### MATERIAL PROVIDED
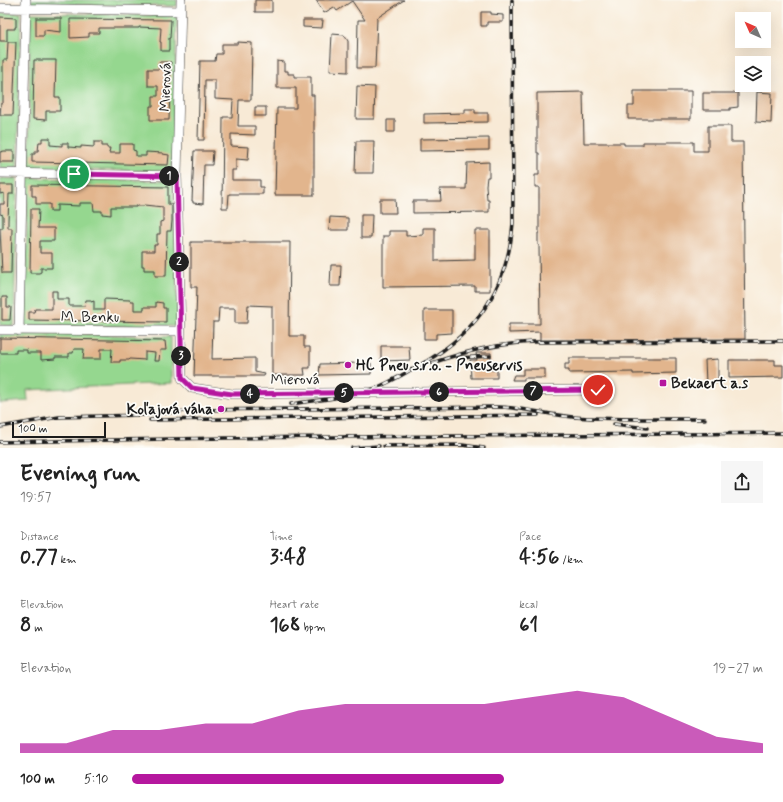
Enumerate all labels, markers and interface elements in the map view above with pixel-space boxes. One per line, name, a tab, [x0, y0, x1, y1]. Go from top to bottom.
north arrow	[735, 12, 771, 48]
map controls	[735, 12, 771, 92]
button: layers	[735, 56, 771, 92]
street label: Mierová	[156, 62, 176, 112]
pin	[57, 157, 91, 191]
icon: arrive	[63, 163, 85, 185]
pin: 1	[159, 166, 179, 186]
text: 1	[167, 169, 171, 183]
pin: 2	[169, 252, 189, 272]
text: 2	[176, 255, 182, 269]
street label: M. Benku	[61, 308, 119, 328]
pin: 3	[171, 346, 191, 366]
text: 3	[179, 349, 183, 363]
place label: HC Pneu s.r.o. - Pneuservis	[356, 356, 522, 376]
marker: HC Pneu s.r.o. - Pneuservis	[343, 360, 353, 370]
street label: Mierová	[270, 370, 320, 390]
pin	[581, 373, 615, 407]
place label: Bekaert a.s	[671, 374, 748, 394]
marker: Bekaert a.s	[658, 378, 668, 388]
icon: check	[587, 379, 609, 401]
pin: 7	[523, 381, 543, 401]
pin: 6	[429, 382, 449, 402]
pin: 5	[334, 383, 354, 403]
pin: 4	[240, 384, 260, 404]
text: 7	[530, 384, 536, 398]
text: 6	[436, 385, 442, 399]
text: 5	[341, 386, 347, 400]
text: 4	[247, 387, 253, 401]
place label: Koľajová váha	[127, 400, 213, 420]
marker: Koľajová váha	[216, 404, 226, 414]
scale bar	[12, 420, 106, 439]
text: 100 m	[18, 422, 48, 436]
text: Evening run	[20, 460, 140, 488]
button: share	[721, 461, 763, 503]
text: 19:57	[20, 489, 51, 506]
text: Distance	[20, 530, 59, 544]
text: Time	[270, 530, 293, 544]
text: Pace	[519, 530, 541, 544]
text: 0.77	[20, 544, 58, 571]
text: 3:48	[270, 544, 307, 571]
text: 4:56	[519, 544, 559, 571]
text: km	[58, 553, 77, 567]
text: /km	[559, 553, 583, 567]
text: Elevation	[20, 598, 63, 612]
text: Heart rate	[270, 598, 319, 612]
text: kcal	[519, 598, 538, 612]
text: 8	[20, 612, 31, 639]
text: 168	[270, 612, 300, 639]
text: 61	[519, 612, 538, 639]
text: m	[31, 621, 43, 635]
text: bpm	[300, 621, 326, 635]
text: Elevation	[20, 660, 71, 677]
text: 19–27 m	[713, 660, 763, 677]
text: 100 m	[20, 771, 55, 788]
text: 5:10	[84, 771, 109, 788]

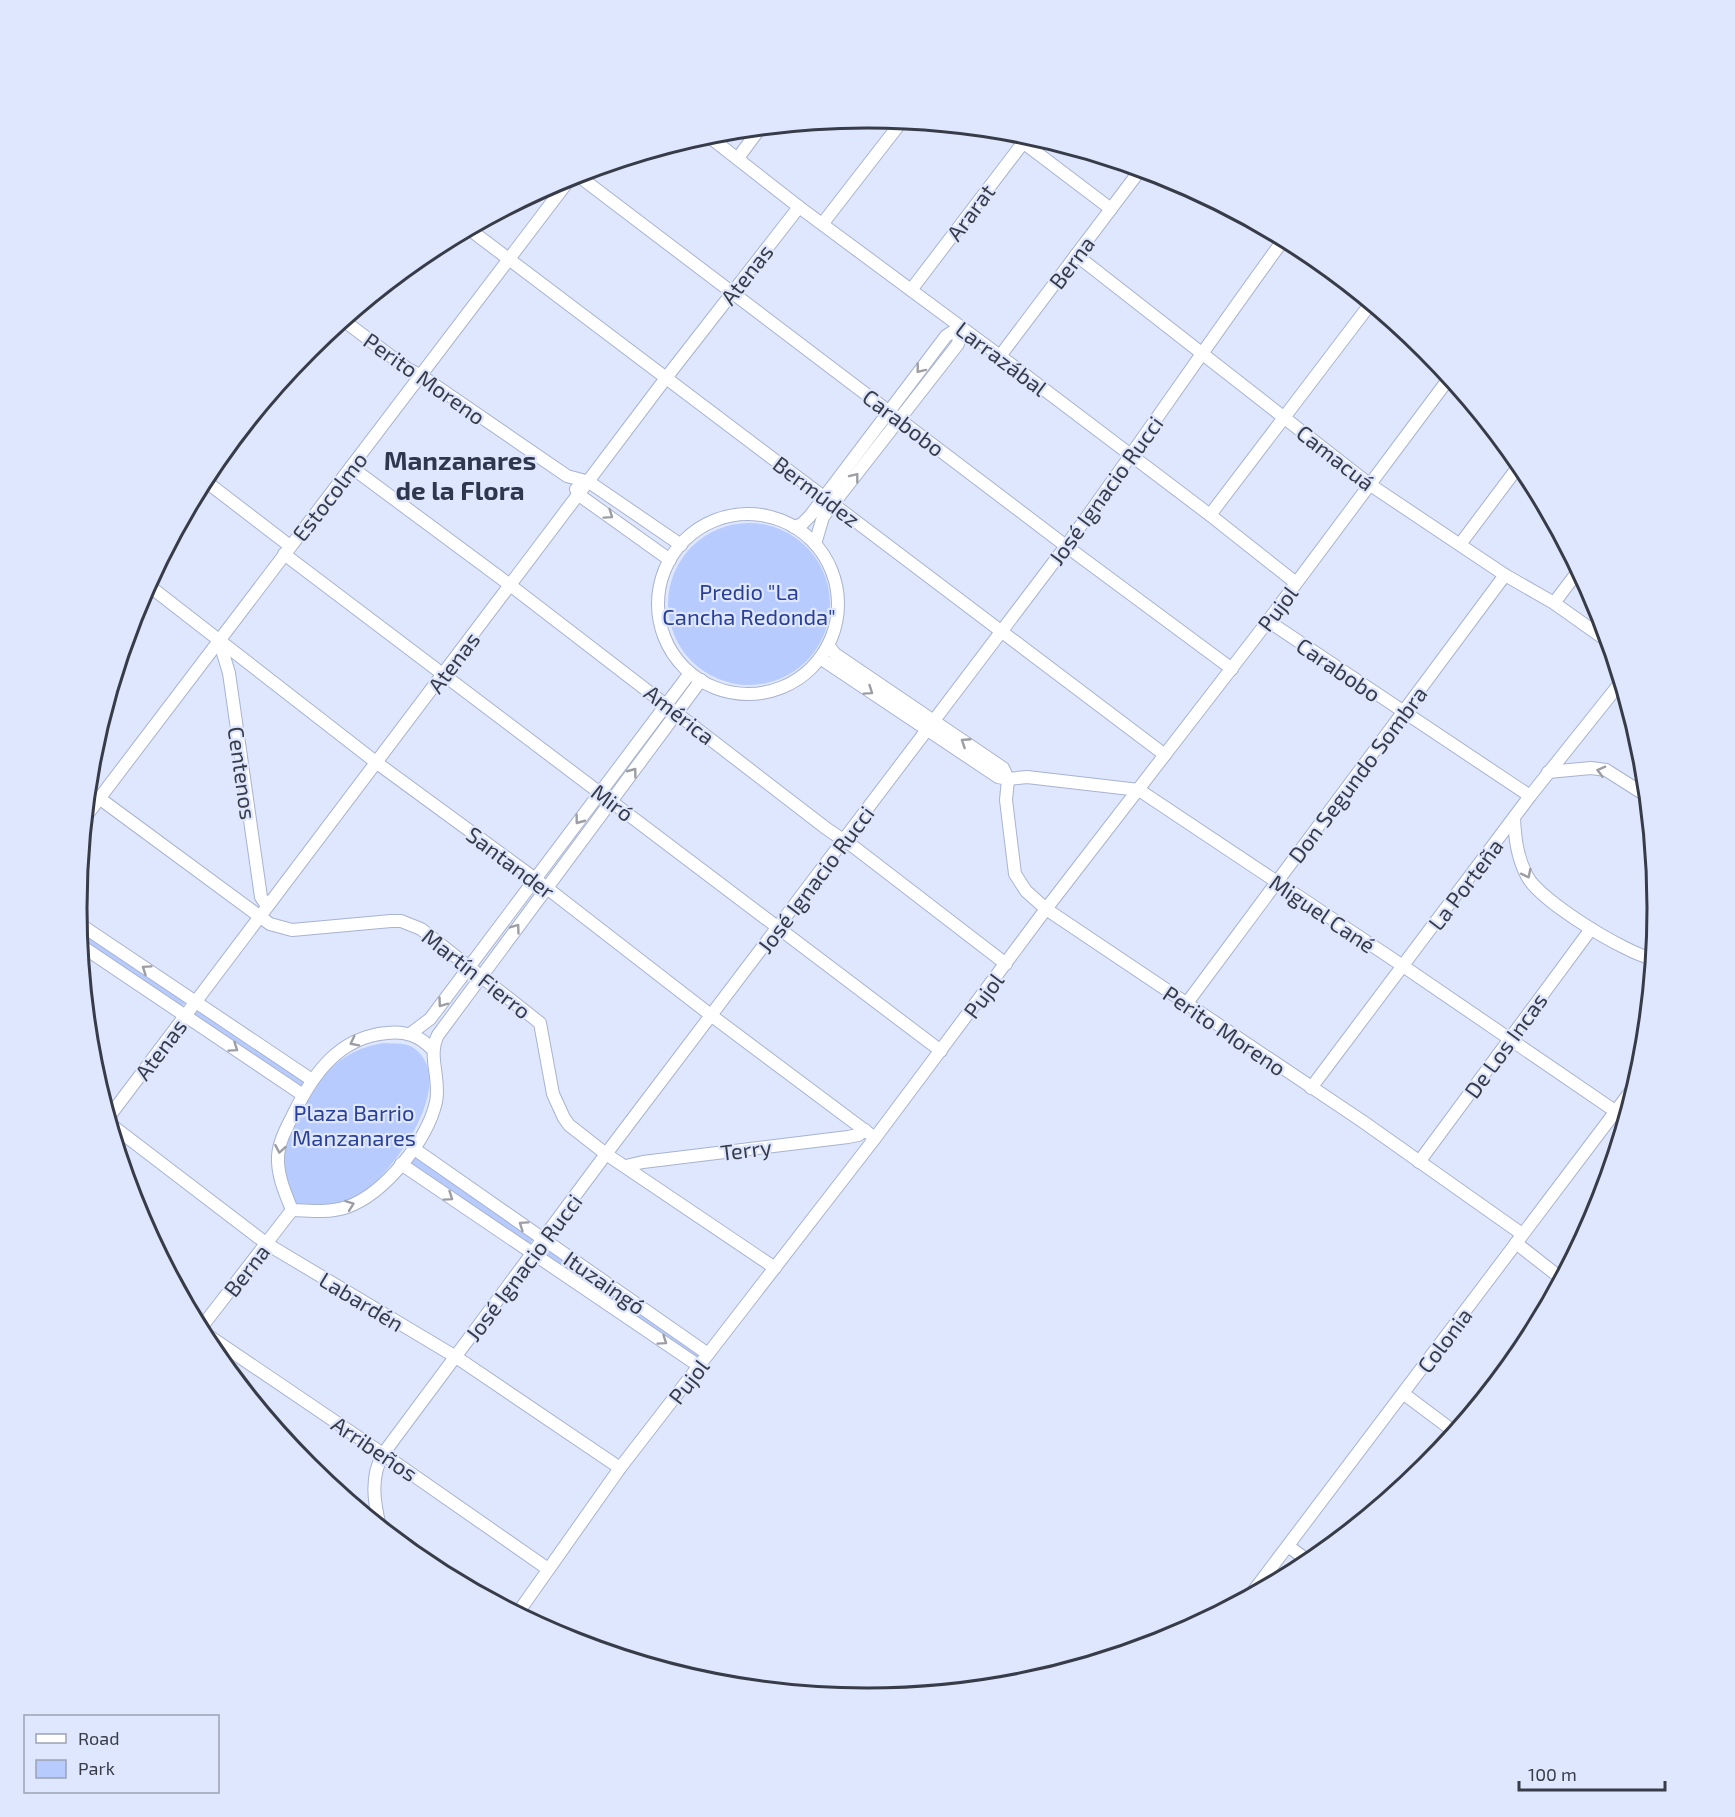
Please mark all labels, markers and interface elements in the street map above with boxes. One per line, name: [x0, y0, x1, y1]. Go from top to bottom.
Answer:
street label: Ararat: [940, 179, 1000, 245]
street label: Berna: [1043, 231, 1099, 293]
street label: Atenas: [714, 239, 778, 309]
street label: Larrazábal: [951, 315, 1053, 401]
street label: Perito Moreno: [359, 327, 491, 429]
one-way arrow: [917, 362, 928, 373]
street label: Carabobo: [858, 383, 950, 461]
street label: José Ignacio Rucci: [1042, 411, 1168, 569]
street label: Camacuá: [1292, 419, 1380, 495]
district label: Manzanares de la Flora: [384, 444, 536, 505]
street label: Estocolmo: [286, 446, 372, 546]
street label: Bermúdez: [769, 450, 865, 532]
one-way arrow: [847, 473, 858, 484]
one-way arrow: [602, 508, 613, 519]
park label: Predio "La Cancha Redonda": [662, 578, 836, 629]
street label: Pujol: [1252, 580, 1304, 636]
street label: Atenas: [422, 626, 484, 698]
street label: Carabobo: [1292, 631, 1386, 707]
street label: América: [640, 679, 720, 749]
street label: Don Segundo Sombra: [1282, 681, 1432, 867]
one-way arrow: [862, 684, 873, 695]
street label: Centenos: [224, 725, 262, 821]
one-way arrow: [960, 738, 971, 749]
one-way arrow: [1596, 765, 1606, 778]
one-way arrow: [625, 768, 636, 779]
street label: Miró: [587, 778, 639, 826]
street label: José Ignacio Rucci: [751, 800, 879, 958]
one-way arrow: [575, 813, 586, 824]
street label: Santander: [462, 820, 560, 904]
street label: La Porteña: [1422, 833, 1508, 935]
one-way arrow: [1519, 867, 1531, 878]
street label: Miguel Cané: [1265, 868, 1381, 958]
street label: Martín Fierro: [417, 923, 537, 1023]
one-way arrow: [509, 924, 520, 935]
one-way arrow: [142, 965, 153, 976]
street label: Pujol: [958, 967, 1010, 1023]
street label: Perito Moreno: [1159, 979, 1291, 1081]
street label: De Los Incas: [1458, 987, 1552, 1103]
one-way arrow: [438, 996, 449, 1007]
street label: Atenas: [129, 1013, 191, 1085]
one-way arrow: [350, 1035, 361, 1046]
one-way arrow: [227, 1041, 238, 1052]
park label: Plaza Barrio Manzanares: [292, 1099, 416, 1150]
street label: Terry: [719, 1133, 773, 1165]
one-way arrow: [274, 1143, 287, 1153]
street label: José Ignacio Rucci: [459, 1188, 587, 1346]
one-way arrow: [443, 1190, 454, 1201]
one-way arrow: [343, 1200, 354, 1212]
one-way arrow: [518, 1221, 529, 1232]
street label: Berna: [218, 1239, 274, 1301]
street label: Ituzaingó: [559, 1245, 651, 1319]
street label: Labardén: [315, 1266, 409, 1336]
street label: Colonia: [1411, 1302, 1477, 1378]
one-way arrow: [657, 1334, 667, 1346]
street label: Pujol: [662, 1353, 715, 1409]
street label: Arribeños: [327, 1410, 423, 1486]
legend: [24, 1715, 219, 1793]
text: Road: [78, 1727, 119, 1749]
scale bar: [1519, 1754, 1664, 1792]
text: Park: [78, 1757, 115, 1779]
text: 100 m: [1528, 1763, 1577, 1785]

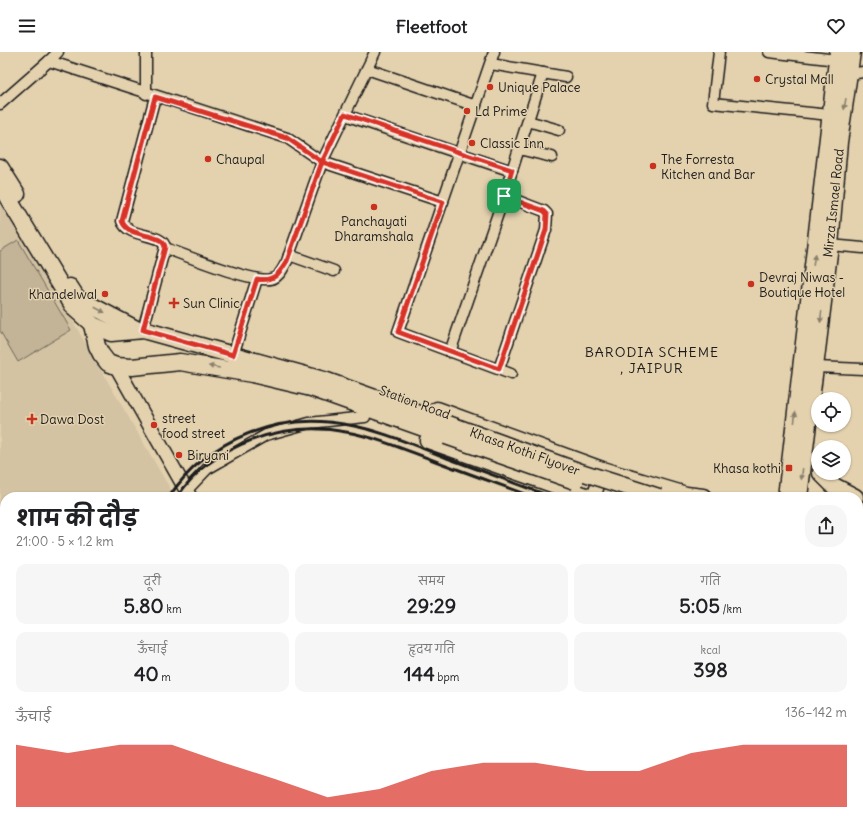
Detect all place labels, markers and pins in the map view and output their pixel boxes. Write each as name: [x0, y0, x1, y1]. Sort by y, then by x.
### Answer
place label: Crystal Mall: [765, 71, 834, 88]
marker: Crystal Mall: [752, 74, 762, 84]
place label: Unique Palace: [498, 79, 581, 96]
marker: Unique Palace: [485, 82, 495, 92]
place label: Ld Prime: [475, 103, 527, 120]
marker: Ld Prime: [462, 106, 472, 116]
place label: Classic Inn: [480, 135, 544, 152]
marker: Classic Inn: [467, 138, 477, 148]
place label: Chaupal: [216, 151, 265, 168]
place label: The Forresta Kitchen and Bar: [661, 151, 756, 183]
marker: Chaupal: [203, 154, 213, 164]
marker: The Forresta Kitchen and Bar: [648, 161, 658, 171]
pin: [487, 179, 521, 213]
marker: Panchayati Dharamshala: [369, 202, 379, 212]
place label: Panchayati Dharamshala: [334, 213, 414, 245]
place label: Devraj Niwas - Boutique Hotel: [759, 269, 845, 301]
marker: Devraj Niwas - Boutique Hotel: [746, 279, 756, 289]
place label: Khandelwal: [28, 286, 97, 303]
marker: Khandelwal: [100, 289, 110, 299]
place label: Sun Clinic: [183, 295, 240, 312]
marker: Sun Clinic: [168, 297, 180, 309]
place label: street food street: [162, 410, 226, 442]
place label: Dawa Dost: [40, 411, 105, 428]
marker: Dawa Dost: [27, 414, 37, 424]
marker: street food street: [149, 420, 159, 430]
place label: Biryani: [187, 447, 229, 464]
marker: Biryani: [174, 450, 184, 460]
place label: Khasa kothi: [713, 460, 781, 477]
marker: Khasa kothi: [784, 463, 794, 473]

### PROBLEM REQUIREMENTS
Leave the images aside and return the records above exactly as written.

### PROBLEM SOLUTION
Enumerate all labels, markers and interface elements in the map view above with pixel-space boxes. One per line, name, a tab, [x0, y0, x1, y1]. Go from top to bottom.
north arrow	[735, 12, 771, 48]
map controls	[735, 12, 771, 92]
button: layers	[735, 56, 771, 92]
street label: Mierová	[156, 62, 176, 112]
pin	[57, 157, 91, 191]
icon: arrive	[63, 163, 85, 185]
pin: 1	[159, 166, 179, 186]
text: 1	[167, 169, 171, 183]
pin: 2	[169, 252, 189, 272]
text: 2	[176, 255, 182, 269]
street label: M. Benku	[61, 308, 119, 328]
pin: 3	[171, 346, 191, 366]
text: 3	[179, 349, 183, 363]
place label: HC Pneu s.r.o. - Pneuservis	[356, 356, 522, 376]
marker: HC Pneu s.r.o. - Pneuservis	[343, 360, 353, 370]
street label: Mierová	[270, 370, 320, 390]
pin	[581, 373, 615, 407]
place label: Bekaert a.s	[671, 374, 748, 394]
marker: Bekaert a.s	[658, 378, 668, 388]
icon: check	[587, 379, 609, 401]
pin: 7	[523, 381, 543, 401]
pin: 6	[429, 382, 449, 402]
pin: 5	[334, 383, 354, 403]
pin: 4	[240, 384, 260, 404]
text: 7	[530, 384, 536, 398]
text: 6	[436, 385, 442, 399]
text: 5	[341, 386, 347, 400]
text: 4	[247, 387, 253, 401]
place label: Koľajová váha	[127, 400, 213, 420]
marker: Koľajová váha	[216, 404, 226, 414]
scale bar	[12, 420, 106, 439]
text: 100 m	[18, 422, 48, 436]
text: Evening run	[20, 460, 140, 488]
button: share	[721, 461, 763, 503]
text: 19:57	[20, 489, 51, 506]
text: Distance	[20, 530, 59, 544]
text: Time	[270, 530, 293, 544]
text: Pace	[519, 530, 541, 544]
text: 0.77	[20, 544, 58, 571]
text: 3:48	[270, 544, 307, 571]
text: 4:56	[519, 544, 559, 571]
text: km	[58, 553, 77, 567]
text: /km	[559, 553, 583, 567]
text: Elevation	[20, 598, 63, 612]
text: Heart rate	[270, 598, 319, 612]
text: kcal	[519, 598, 538, 612]
text: 8	[20, 612, 31, 639]
text: 168	[270, 612, 300, 639]
text: 61	[519, 612, 538, 639]
text: m	[31, 621, 43, 635]
text: bpm	[300, 621, 326, 635]
text: Elevation	[20, 660, 71, 677]
text: 19–27 m	[713, 660, 763, 677]
text: 100 m	[20, 771, 55, 788]
text: 5:10	[84, 771, 109, 788]

Please mark all labels, markers and interface elements in the street map above with boxes. One per line, name: [x0, y0, x1, y1]. Go from top to bottom.
Answer:
street label: Ararat: [940, 179, 1000, 245]
street label: Berna: [1043, 231, 1099, 293]
street label: Atenas: [714, 239, 778, 309]
street label: Larrazábal: [951, 315, 1053, 401]
street label: Perito Moreno: [359, 327, 491, 429]
one-way arrow: [917, 362, 928, 373]
street label: Carabobo: [858, 383, 950, 461]
street label: José Ignacio Rucci: [1042, 411, 1168, 569]
street label: Camacuá: [1292, 419, 1380, 495]
district label: Manzanares de la Flora: [384, 444, 536, 505]
street label: Estocolmo: [286, 446, 372, 546]
street label: Bermúdez: [769, 450, 865, 532]
one-way arrow: [847, 473, 858, 484]
one-way arrow: [602, 508, 613, 519]
park label: Predio "La Cancha Redonda": [662, 578, 836, 629]
street label: Pujol: [1252, 580, 1304, 636]
street label: Atenas: [422, 626, 484, 698]
street label: Carabobo: [1292, 631, 1386, 707]
street label: América: [640, 679, 720, 749]
street label: Don Segundo Sombra: [1282, 681, 1432, 867]
one-way arrow: [862, 684, 873, 695]
street label: Centenos: [224, 725, 262, 821]
one-way arrow: [960, 738, 971, 749]
one-way arrow: [1596, 765, 1606, 778]
one-way arrow: [625, 768, 636, 779]
street label: Miró: [587, 778, 639, 826]
street label: José Ignacio Rucci: [751, 800, 879, 958]
one-way arrow: [575, 813, 586, 824]
street label: Santander: [462, 820, 560, 904]
street label: La Porteña: [1422, 833, 1508, 935]
one-way arrow: [1519, 867, 1531, 878]
street label: Miguel Cané: [1265, 868, 1381, 958]
street label: Martín Fierro: [417, 923, 537, 1023]
one-way arrow: [509, 924, 520, 935]
one-way arrow: [142, 965, 153, 976]
street label: Pujol: [958, 967, 1010, 1023]
street label: Perito Moreno: [1159, 979, 1291, 1081]
street label: De Los Incas: [1458, 987, 1552, 1103]
one-way arrow: [438, 996, 449, 1007]
street label: Atenas: [129, 1013, 191, 1085]
one-way arrow: [350, 1035, 361, 1046]
one-way arrow: [227, 1041, 238, 1052]
park label: Plaza Barrio Manzanares: [292, 1099, 416, 1150]
street label: Terry: [719, 1133, 773, 1165]
one-way arrow: [274, 1143, 287, 1153]
street label: José Ignacio Rucci: [459, 1188, 587, 1346]
one-way arrow: [443, 1190, 454, 1201]
one-way arrow: [343, 1200, 354, 1212]
one-way arrow: [518, 1221, 529, 1232]
street label: Berna: [218, 1239, 274, 1301]
street label: Ituzaingó: [559, 1245, 651, 1319]
street label: Labardén: [315, 1266, 409, 1336]
street label: Colonia: [1411, 1302, 1477, 1378]
one-way arrow: [657, 1334, 667, 1346]
street label: Pujol: [662, 1353, 715, 1409]
street label: Arribeños: [327, 1410, 423, 1486]
legend: [24, 1715, 219, 1793]
text: Road: [78, 1727, 119, 1749]
scale bar: [1519, 1754, 1664, 1792]
text: Park: [78, 1757, 115, 1779]
text: 100 m: [1528, 1763, 1577, 1785]

Detect all place labels, markers and pins in the map view and output their pixel boxes. Write each as name: [x0, y0, x1, y1]. Sort by y, then by x.
### Answer
place label: Crystal Mall: [765, 71, 834, 88]
marker: Crystal Mall: [752, 74, 762, 84]
place label: Unique Palace: [498, 79, 581, 96]
marker: Unique Palace: [485, 82, 495, 92]
place label: Ld Prime: [475, 103, 527, 120]
marker: Ld Prime: [462, 106, 472, 116]
place label: Classic Inn: [480, 135, 544, 152]
marker: Classic Inn: [467, 138, 477, 148]
place label: Chaupal: [216, 151, 265, 168]
place label: The Forresta Kitchen and Bar: [661, 151, 756, 183]
marker: Chaupal: [203, 154, 213, 164]
marker: The Forresta Kitchen and Bar: [648, 161, 658, 171]
pin: [487, 179, 521, 213]
marker: Panchayati Dharamshala: [369, 202, 379, 212]
place label: Panchayati Dharamshala: [334, 213, 414, 245]
place label: Devraj Niwas - Boutique Hotel: [759, 269, 845, 301]
marker: Devraj Niwas - Boutique Hotel: [746, 279, 756, 289]
place label: Khandelwal: [28, 286, 97, 303]
marker: Khandelwal: [100, 289, 110, 299]
place label: Sun Clinic: [183, 295, 240, 312]
marker: Sun Clinic: [168, 297, 180, 309]
place label: street food street: [162, 410, 226, 442]
place label: Dawa Dost: [40, 411, 105, 428]
marker: Dawa Dost: [27, 414, 37, 424]
marker: street food street: [149, 420, 159, 430]
place label: Biryani: [187, 447, 229, 464]
marker: Biryani: [174, 450, 184, 460]
place label: Khasa kothi: [713, 460, 781, 477]
marker: Khasa kothi: [784, 463, 794, 473]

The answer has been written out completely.